*** Material provided Section Begins ***
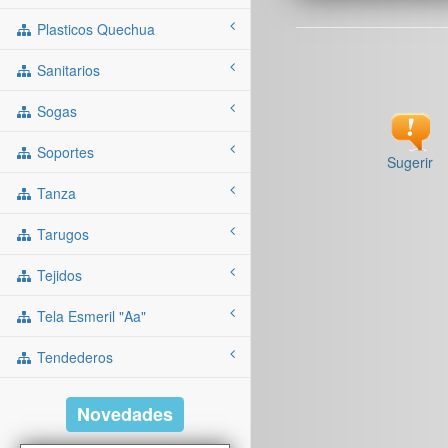
Plasticos Quechua
Sanitarios
Sogas
Soportes
Sugerir
Tanza
Tarugos
Tejidos
Tela Esmeril "aa"
Tendederos
Novedades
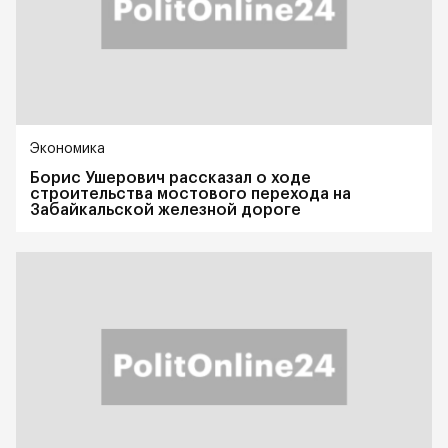
Экономика
Борис Ушерович рассказал о ходе
строительства мостового перехода на
Забайкальской железной дороге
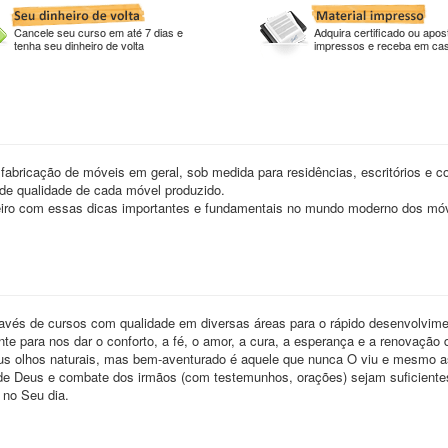
Cancele seu curso em até 7 dias e
Adquira certificado ou apost
tenha seu dinheiro de volta
impressos e receba em ca
abricação de móveis em geral, sob medida para residências, escritórios e c
 de qualidade de cada móvel produzido.
eiro com essas dicas importantes e fundamentais no mundo moderno dos mó
ravés de cursos com qualidade em diversas áreas para o rápido desenvolvim
ente para nos dar o conforto, a fé, o amor, a cura, a esperança e a renovação
seus olhos naturais, mas bem-aventurado é aquele que nunca O viu e mesmo 
de Deus e combate dos irmãos (com testemunhos, orações) sejam suficiente
 no Seu dia.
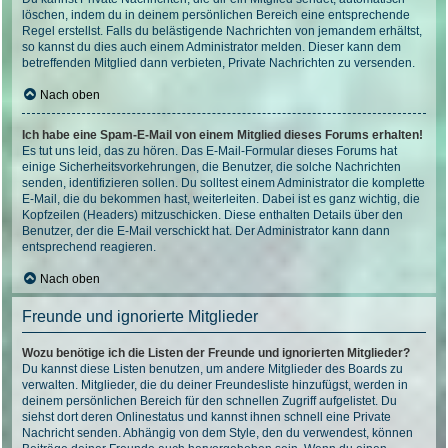
löschen, indem du in deinem persönlichen Bereich eine entsprechende
Regel erstellst. Falls du belästigende Nachrichten von jemandem erhältst,
so kannst du dies auch einem Administrator melden. Dieser kann dem
betreffenden Mitglied dann verbieten, Private Nachrichten zu versenden.
Nach oben
Ich habe eine Spam-E-Mail von einem Mitglied dieses Forums erhalten!
Es tut uns leid, das zu hören. Das E-Mail-Formular dieses Forums hat
einige Sicherheitsvorkehrungen, die Benutzer, die solche Nachrichten
senden, identifizieren sollen. Du solltest einem Administrator die komplette
E-Mail, die du bekommen hast, weiterleiten. Dabei ist es ganz wichtig, die
Kopfzeilen (Headers) mitzuschicken. Diese enthalten Details über den
Benutzer, der die E-Mail verschickt hat. Der Administrator kann dann
entsprechend reagieren.
Nach oben
Freunde und ignorierte Mitglieder
Wozu benötige ich die Listen der Freunde und ignorierten Mitglieder?
Du kannst diese Listen benutzen, um andere Mitglieder des Boards zu
verwalten. Mitglieder, die du deiner Freundesliste hinzufügst, werden in
deinem persönlichen Bereich für den schnellen Zugriff aufgelistet. Du
siehst dort deren Onlinestatus und kannst ihnen schnell eine Private
Nachricht senden. Abhängig von dem Style, den du verwendest, können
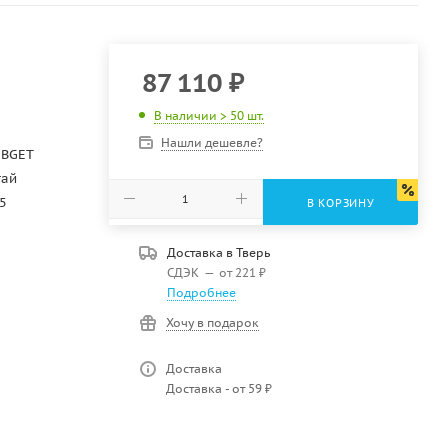
87 110
₽
В наличии > 50 шт.
Нашли дешевле?
8BGET
тай
5
В КОРЗИНУ
Доставка в
Тверь
СДЭК
—
от 221 ₽
Подробнее
Хочу в подарок
Доставка
Доставка - от 59 ₽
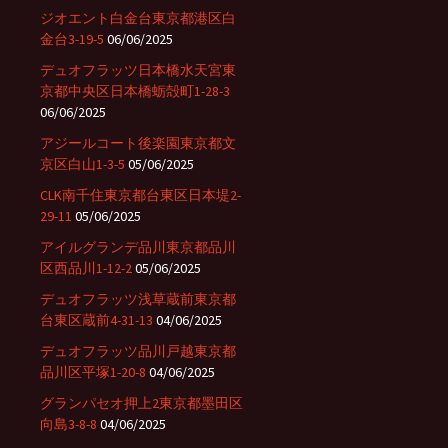
ジオエント白金台東京都港区白
金台3-19-5
06/06/2025
デュオフラッツ日本橋水天宮東
京都中央区日本橋蛎殻町1-28-3
06/06/2025
アジールコート後楽園東京都文
京区白山1-3-5
05/06/2025
CLK南千住東京都台東区日本堤2-
29-11
05/06/2025
アイルグランデ品川東京都品川
区西品川1-12-2
05/06/2025
デュオフラッツ浅草蔵前東京都
台東区蔵前4-31-13
04/06/2025
デュオフラッツ品川戸越東京都
品川区平塚1-20-8
04/06/2025
グランパセオ押上2東京都墨田区
向島3-8-8
04/06/2025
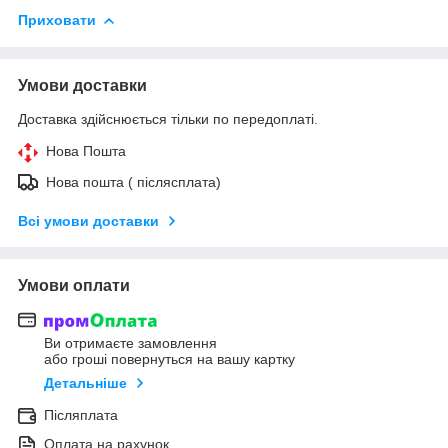
Приховати
Умови доставки
Доставка здійснюється тільки по передоплаті.
Нова Пошта
Нова пошта ( післясплата)
Всі умови доставки
Умови оплати
Ви отримаєте замовлення
або гроші повернуться на вашу картку
Детальніше
Післяплата
Оплата на рахунок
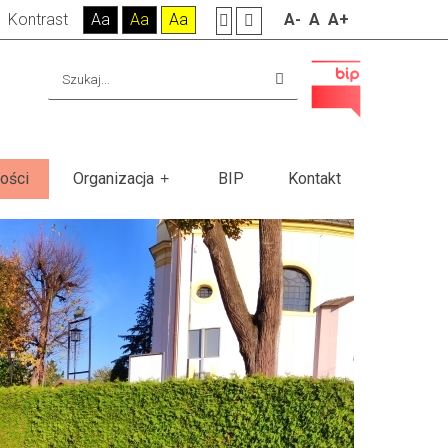
Kontrast
Aa
Aa
Aa
A-
A
A+
ości
Organizacja
BIP
Kontakt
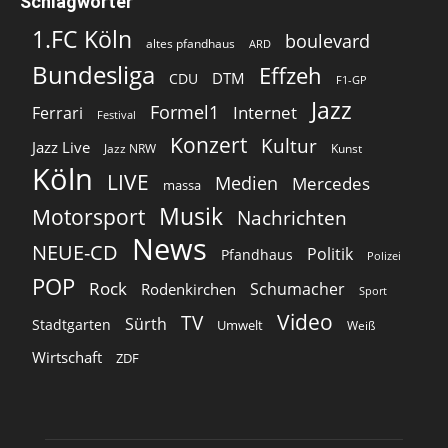
Schlagwörter
1.FC Köln
boulevard
altes pfandhaus
ARD
Bundesliga
Effzeh
DTM
CDU
F1-GP
Jazz
Formel1
Internet
Ferrari
Festival
Konzert
Kultur
Jazz Live
Jazz NRW
Kunst
Köln
LIVE
Medien
Mercedes
massa
Musik
Motorsport
Nachrichten
News
NEUE-CD
Politik
Pfandhaus
Polizei
POP
Rock
Schumacher
Rodenkirchen
Sport
Video
TV
Sürth
Stadtgarten
Umwelt
Weiß
Wirtschaft
ZDF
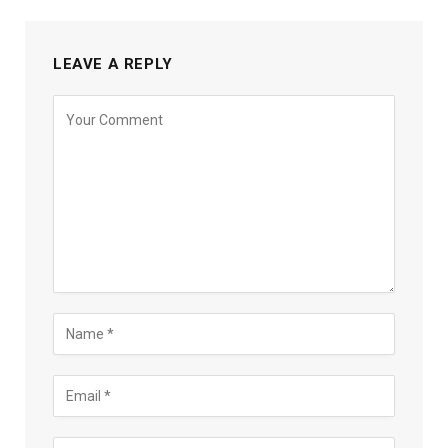
LEAVE A REPLY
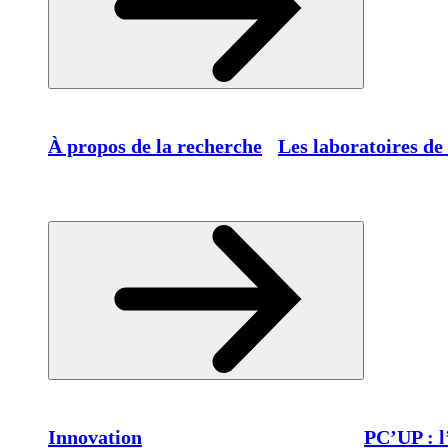
À propos de la recherche
Les laboratoires de
Innovation
PC’UP : l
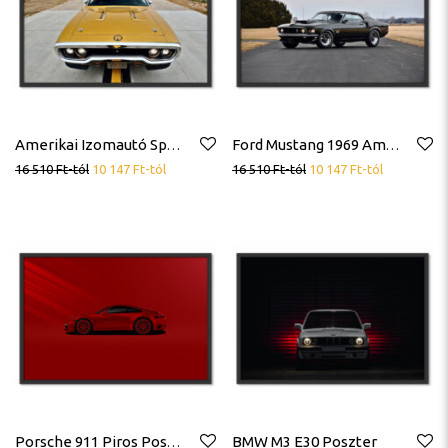
Amerikai Izomautó Sportkocsi Klasszikus Sportautó Vintage Poszter
Ford Mustang 1969 Amerikai Izomautó Sportkocsi Sportautó Poszter
16 510
Ft
-tól
10 147
Ft
-tól
16 510
Ft
-tól
10 147
Ft
-tól
BMW M3 E30 Poszter
Porsche 911 Piros Poszter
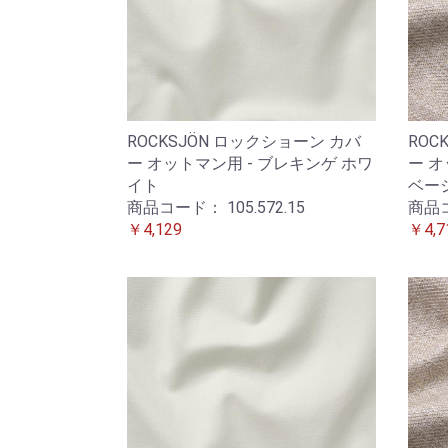
ROCKSJÖN ロックショーン カバ
ROC
ー オットマン用 - ブレキンゲ ホワ
ー オ
イト
ベー
商品コード：
105.572.15
商品
￥4,129
￥4,7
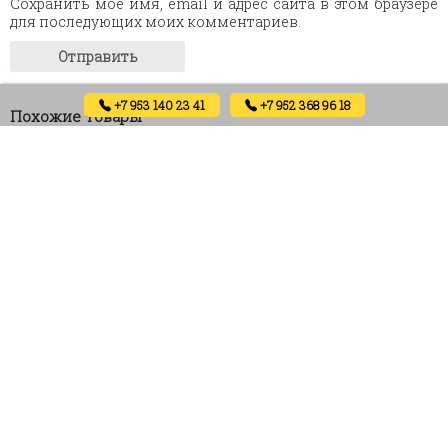
Сохранить моё имя, email и адрес сайта в этом браузере
для последующих моих комментариев.
+7 953 140 23 41
+7 952 368 96 18
Похожие товары
Grey Lines eco
Magic Wood eco (white tree)
(Алюметаллик)
4600
₽
6800
₽
Артикул: 02009
Артикул: 01996
В корзину
В корзину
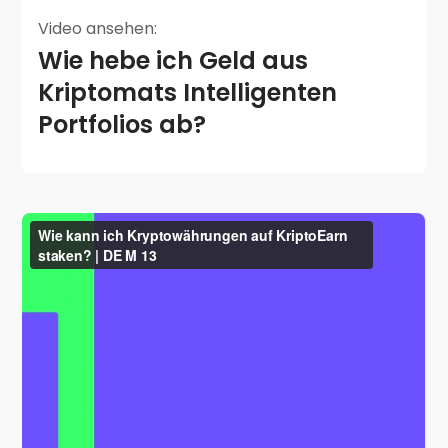
Video ansehen:
Wie hebe ich Geld aus
Kriptomats Intelligenten
Portfolios ab?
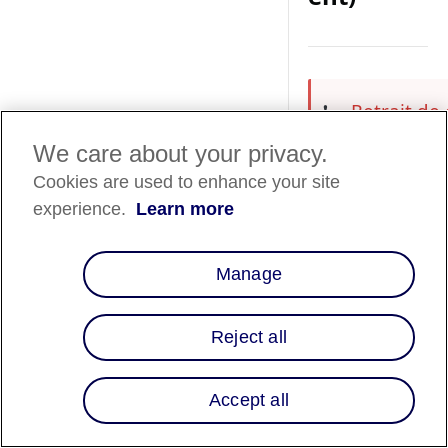
Retrait de
❗️
As of August 2
We care about your privacy.
checkout.liqui
Cookies are used to enhance your site
payment met
experience.
Learn more
Instead, you 
over-time m
control the a
Manage
payment optio
Shopify store.
Affirm paymen
Reject all
Shopify store
Aperçu
Accept all
Les commerçants qui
*** Material provided Section Ends ***
Restate exactly, please, only the lines between the start of the data and the line containing "deinem persönlichen Bereich für", both ends included, skipping the pictures.

Plasticos Quechua
Sanitarios
Sogas
Soportes
Sugerir
Tanza
Tarugos
Tejidos
Tela Esmeril "aa"
Tendederos
Novedades
Экономика
Борис Ушерович рассказал о ходе
строительства мостового перехода на
Забайкальской железной дороге
Cancele seu curso em até 7 dias e
Adquira certificado ou apost
tenha seu dinheiro de volta
impressos e receba em ca
abricação de móveis em geral, sob medida para residências, escritórios e c
 de qualidade de cada móvel produzido.
eiro com essas dicas importantes e fundamentais no mundo moderno dos mó
ravés de cursos com qualidade em diversas áreas para o rápido desenvolvim
ente para nos dar o conforto, a fé, o amor, a cura, a esperança e a renovação
seus olhos naturais, mas bem-aventurado é aquele que nunca O viu e mesmo 
de Deus e combate dos irmãos (com testemunhos, orações) sejam suficiente
 no Seu dia.
löschen, indem du in deinem persönlichen Bereich eine entsprechende
Regel erstellst. Falls du belästigende Nachrichten von jemandem erhältst,
so kannst du dies auch einem Administrator melden. Dieser kann dem
betreffenden Mitglied dann verbieten, Private Nachrichten zu versenden.
Nach oben
Ich habe eine Spam-E-Mail von einem Mitglied dieses Forums erhalten!
Es tut uns leid, das zu hören. Das E-Mail-Formular dieses Forums hat
einige Sicherheitsvorkehrungen, die Benutzer, die solche Nachrichten
senden, identifizieren sollen. Du solltest einem Administrator die komplette
E-Mail, die du bekommen hast, weiterleiten. Dabei ist es ganz wichtig, die
Kopfzeilen (Headers) mitzuschicken. Diese enthalten Details über den
Benutzer, der die E-Mail verschickt hat. Der Administrator kann dann
entsprechend reagieren.
Nach oben
Freunde und ignorierte Mitglieder
Wozu benötige ich die Listen der Freunde und ignorierten Mitglieder?
Du kannst diese Listen benutzen, um andere Mitglieder des Boards zu
verwalten. Mitglieder, die du deiner Freundesliste hinzufügst, werden in
deinem persönlichen Bereich für den schnellen Zugriff aufgelistet. Du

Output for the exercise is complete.